Ancak ilginç şeyler de olmaya devam ediyor. Geçtiğimiz haftalarda Jungien Koç ve FLP Türkiye Temsilcisi Master Trainer Şebnem Toker’in Türkiye’yle buluşturduğu FLP-Gelecek Yaşamı Programlama Uygulaması’nı deneyimledim. Bu teknik gerçekten çok ama çok ilginçti. Dilekler dilemenin, niyetlere girmenin, eylem planları yapmanın ve hayatımızda bir şeyleri yeniden organize etmenin çok ötesindeydi. FLP’de önce gelecekte hangi zamana erişmek istediğinize karar veriyorsunuz. Bu bir yıl, iki yıl, beş yıl ya da on yıl sonrası olabilir. Hatta sonraki sonraki sonraki ve sonraki yaşamınız da olabilir. Bu kararın ardından, derin meditasyon süreci başlıyor. Uygulayıcı eşliğinde yönlendirmeli bir derin meditasyon yapıyorsunuz. Ve sonrasında bir gelecek vizyonunun içinde buluyorsunuz kendinizi. Meditatif bir halde seyrettiğiniz ya da kendinizi içinde bulduğunuz gelecekten bir realite, size açılan bir portaldan kendinizi izlettiriyor size. Çok çılgınca değil mi? Bence değil. Çünkü böyle şeylere inanıyorum. Siz inanmayabilirsiniz elbette.
Kendi alternatif gelecek vizyonlarımı anlatmayacağım ancak meditasyonlar esnasında fark ettiğim bir şeyden söz edeceğim. Kendi sonraki yıllarımı ya da öte yaşamlarımı görebilince (gerçek ya da değil) bir anda içimde yepyeni bir bilgi aydınlandı. Sanki her şey ama her şey, toplu halde vardı. Vardı ve ona erişimimiz sınırlıydı sadece. Bunu belki Levhi Mahfuz’la açıklayabiliriz. Bu bilgi ne işimize yarayacak derseniz şöyle: Hepimizin hayatları inanılmaz bir potansiyeli içinde barındırıyor hatta o potansiyeli üretiyor. Her birimiz birbirimizi etkiliyoruz ve etkileşim durmaksızın yepyeni olasılıklar üretiyor ki bu üreyenler de potansiyeli genişlettikçe genişletiyor. Bu sonsuz potansiyel, zamanın hafızasına kaydediliyor. Sonsuzluğun kaydı anbean tutuluyor, saklanıyor…

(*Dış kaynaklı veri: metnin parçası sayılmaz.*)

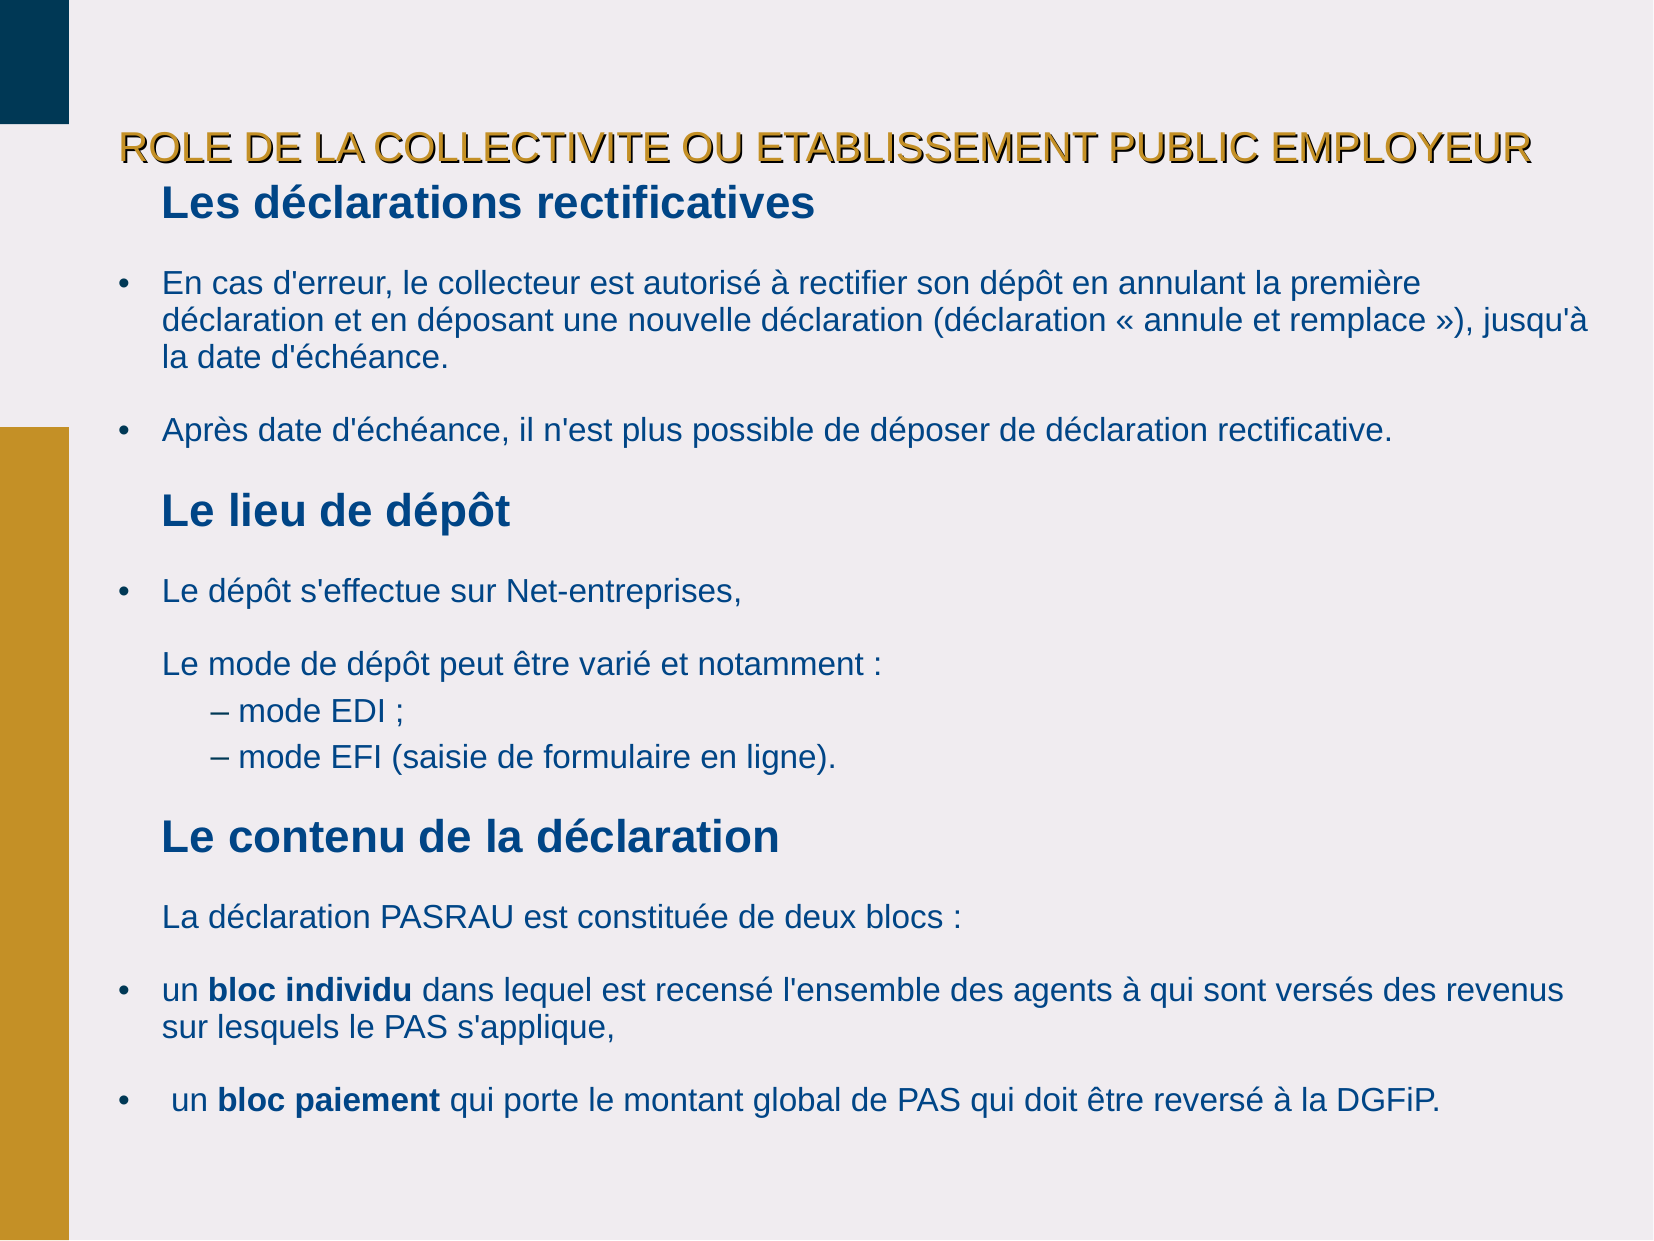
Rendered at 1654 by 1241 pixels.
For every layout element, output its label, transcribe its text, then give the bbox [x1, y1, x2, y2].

Sadece bunu fark etmek bile bir şeyler istemek yerine kendimizi maceralara açık hale getirmemize yardım edebilir. Neler olabilir, gerçekten bilmiyoruz ve bilemiyoruz ancak hayattaki potansiyeli kavrayabiliriz. Kendi hayatımızın potansiyelini ve zaten var olan yaratım gücünü kavrayabiliriz.
Dünya dediğimiz yer deneyimin merkezidir. Maddi, somut, sayılabilir, ölçülebilir alem. Biz de fani bedenler. Bir metabolizmanın, kimyanın, fiziksel şartların sınırlandırması içinde sonsuz olanı kavramaya çalışıyoruz. Steven Johnson bu garipliği “Düşünülebilir kılınmış sonsuzluk” şeklinde ifade eder. Eh, sonsuzluğu kavrayamayız ama kavrayabileceğimiz bir sonsuzluk tanımı yapabiliriz. Bir şekilde kavrayarak ve açıklayarak, bilinmezliğe tahammülü olmayan varlık telaşımızı bir nebze olsun sakinleştirebiliriz.
Böylece sonsuzluğun ışığını geleceğe doğru yöneltiriz. Onu kavranabilir ve ölçülebilir kılmak adına zamanla sınırlar, zamanı da kadrana, akışı akrep ve yelkovana, anları saniyelere, dakikalara, saatlere pay ederiz. Oysa gerçek, çok daha fazlasıdır; çok daha fazlası.